Os pica-paus e outras aves podem sentir o gosto do açúcar – mas como?

Santiago Ferreira

Embora muitos mamíferos tenham a capacidade de detectar açúcares, a maioria das aves é insensível a eles. Estudos recentes encontraram evidências de que tanto os beija-flores como os pássaros canoros recuperaram a sua capacidade de sentir açúcares, reaproveitando o seu receptor saboroso para detectar hidratos de carbono no néctar e nas frutas. A forma como outras espécies de aves sentem os açúcares – e até que ponto as respostas dos receptores gustativos acompanham a vasta diversidade alimentar das aves – ainda não está clara.

Agora, uma equipa internacional de cientistas liderada pelo Instituto Max Planck de Inteligência Biológica decidiu investigar esta questão concentrando-se nos pica-paus. As suas análises revelaram que, embora a maioria dos pica-paus também tenha recuperado o sabor doce, os torcicolos – pica-paus especializados em comer formigas – reverteram selectivamente este ganho através de uma mudança simples, mas inesperada, nos seus receptores gustativos.

Utilizando testes comportamentais de aves selvagens, bem como análises funcionais dos seus receptores gustativos, os cientistas descobriram que os pica-paus claramente preferem açúcares e aminoácidos à água, e os seus receptores gustativos são altamente sensíveis aos açúcares. Surpreendentemente, porém, os torcicolos demonstraram preferência por aminoácidos, mas não por açúcares.

Segundo os pesquisadores, o ancestral comum dos pica-paus e torcicolos já possuía um receptor saboroso modificado capaz de responder aos açúcares.

“Esta descoberta revelou um terceiro caso de evolução independente da detecção de açúcar através da modificação do receptor salgado em aves”, disse a primeira autora do estudo, Julia Cramer, estudante de doutorado em Ecologia e Evolução no Instituto Max Planck. “No entanto, o que foi ainda mais emocionante foi a implicação de que os torcicolos perderam posteriormente a nova função do receptor.”

Ao investigar meticulosamente as diferenças entre os receptores do torcicolo e do pica-pau, Cramer e seus colegas mostraram que mudanças em um único aminoácido no receptor do torcicolo desligavam seletivamente a detecção de açúcar. Essas descobertas traçam uma história evolutiva na qual um ganho inicial de detecção de açúcar nos ancestrais dos pica-paus foi seguido por sua reversão quando o receptor torcicolo foi alterado.

“Ficamos muito surpresos ao descobrir que essa reversão é causada por alterações em apenas um único aminoácido, agindo como um interruptor molecular para regular seletivamente a sensibilidade ao açúcar em torcicolos”, explicou Cramer. “Inesperadamente, o resultado desta pequena mudança é que os torcicolos são agora novamente incapazes de detectar açúcar nos seus alimentos, mas mantiveram a capacidade do receptor de recolher informações sobre o conteúdo específico de aminoácidos. Isso faz muito sentido quando a maior parte da sua dieta é composta de formigas.”

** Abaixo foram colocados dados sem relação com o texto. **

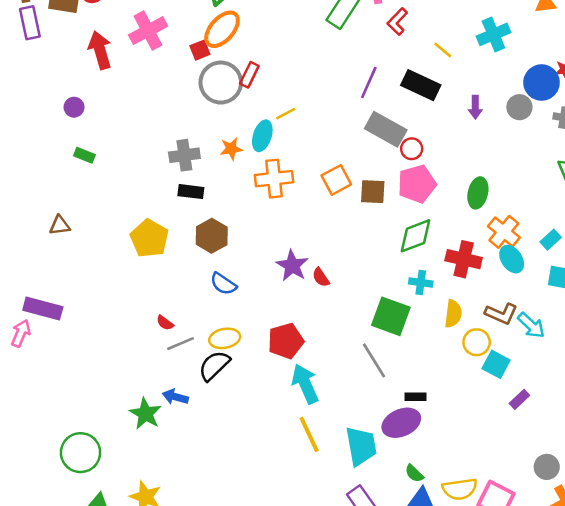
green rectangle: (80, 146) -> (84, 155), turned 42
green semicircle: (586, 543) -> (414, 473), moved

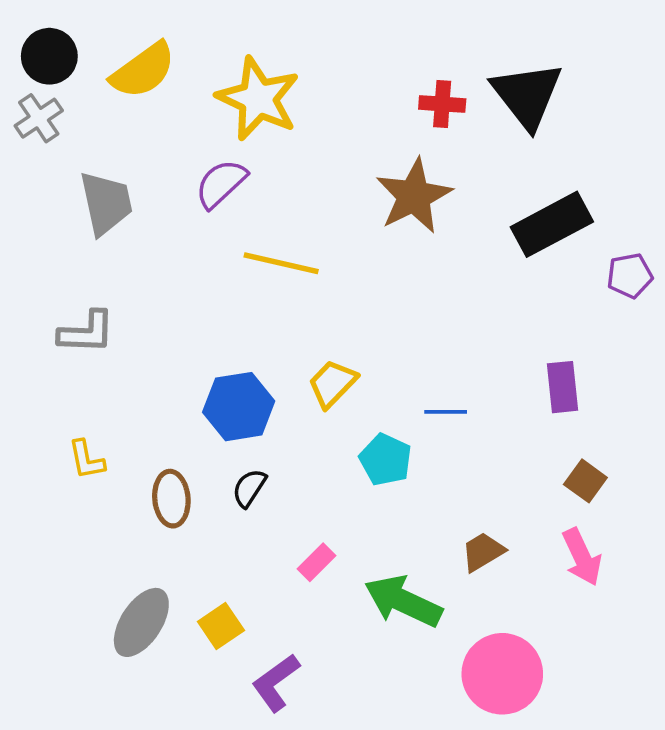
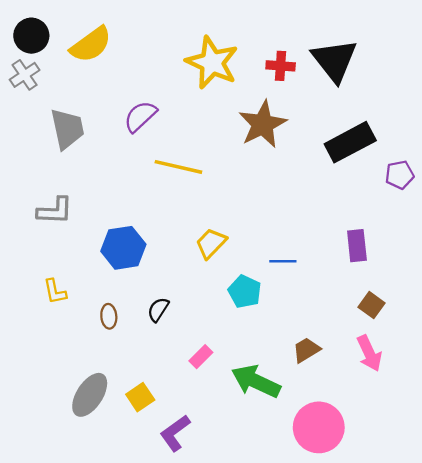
yellow star: (258, 99) -> (212, 63), moved
blue hexagon: (239, 407) -> (123, 248), moved
brown ellipse: (171, 499) -> (109, 316), size x0.7

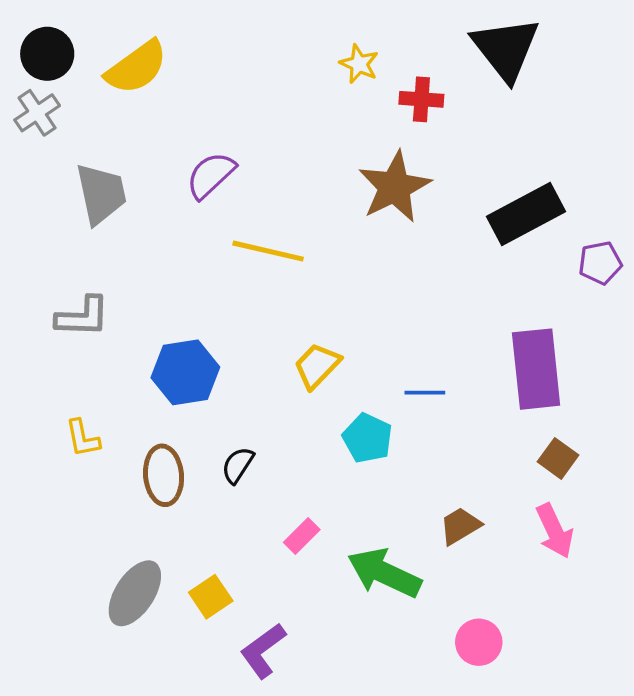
black triangle: (334, 60) -> (506, 49), moved
yellow star: (212, 63) -> (359, 64), moved, size x0.5
purple rectangle: (357, 246) -> (536, 369), size x1.6
brown ellipse: (109, 316) -> (164, 475), size x1.6
pink circle: (319, 427) -> (479, 642), size x0.6

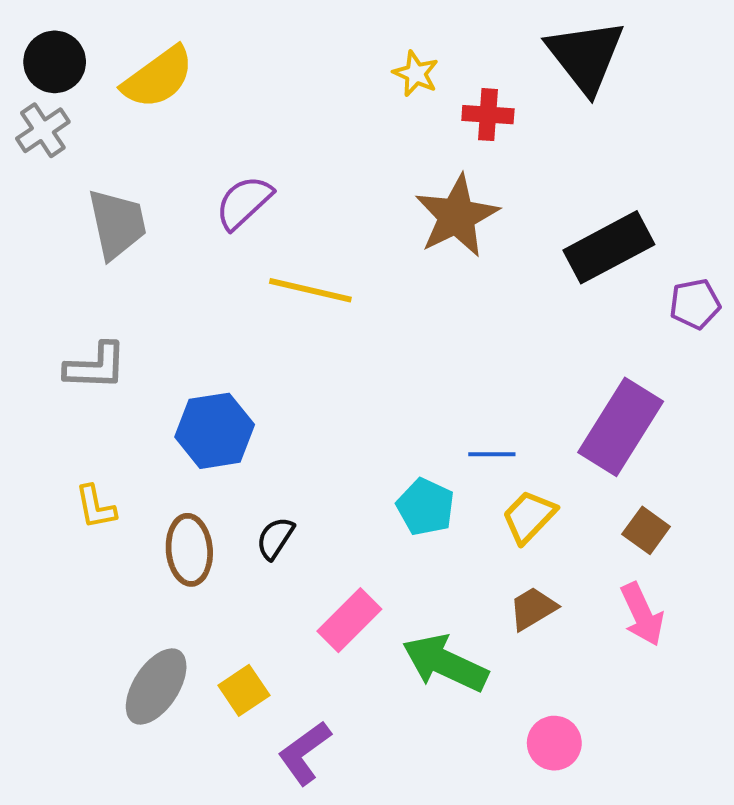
yellow trapezoid: (317, 366) -> (529, 517), moved
purple rectangle: (536, 369) -> (621, 427), turned 38
pink rectangle: (302, 536) -> (349, 620), size x1.5

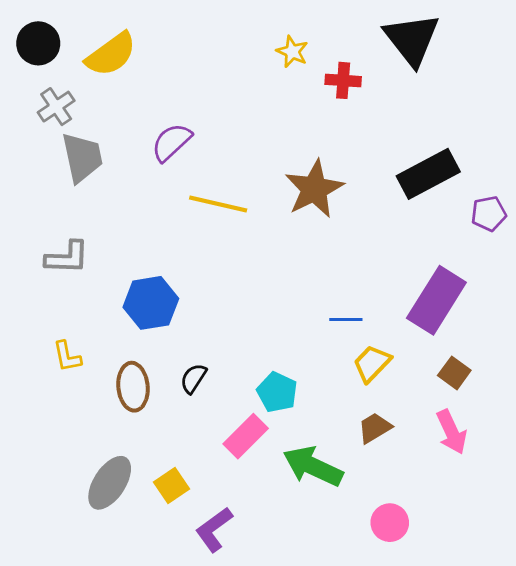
gray cross: (43, 130) -> (56, 107), moved
brown star: (457, 216) -> (314, 189), moved
cyan pentagon: (425, 507) -> (277, 392), moved

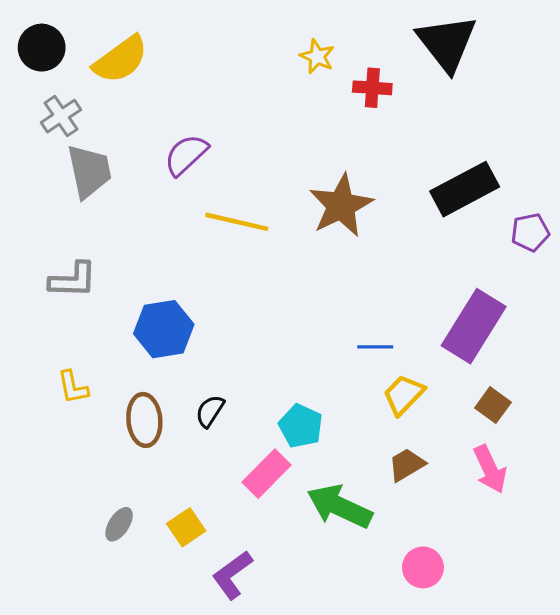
gray ellipse: (110, 483) -> (119, 524), size x0.6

Mais pesquisas são necessárias para esclarecer como mudanças específicas nos receptores gustativos, bem como em outros sistemas sensoriais e fisiológicos, estão relacionadas à rica diversidade alimentar observada nas espécies de aves.

O estudo está publicado na revista Biologia Atual.

Por Andrei Ionescu, Naturlink Funcionário escritor

Santiago Ferreira é o diretor do portal Naturlink e um ardente defensor do ambiente e da conservação da natureza. Com formação académica na área das Ciências Ambientais, Santiago tem dedicado a maior parte da sua carreira profissional à pesquisa e educação ambiental. O seu profundo conhecimento e paixão pelo ambiente levaram-no a assumir a liderança do Naturlink, onde tem sido fundamental na direção da equipa de especialistas, na seleção do conteúdo apresentado e na construção de pontes entre a comunidade online e o mundo natural.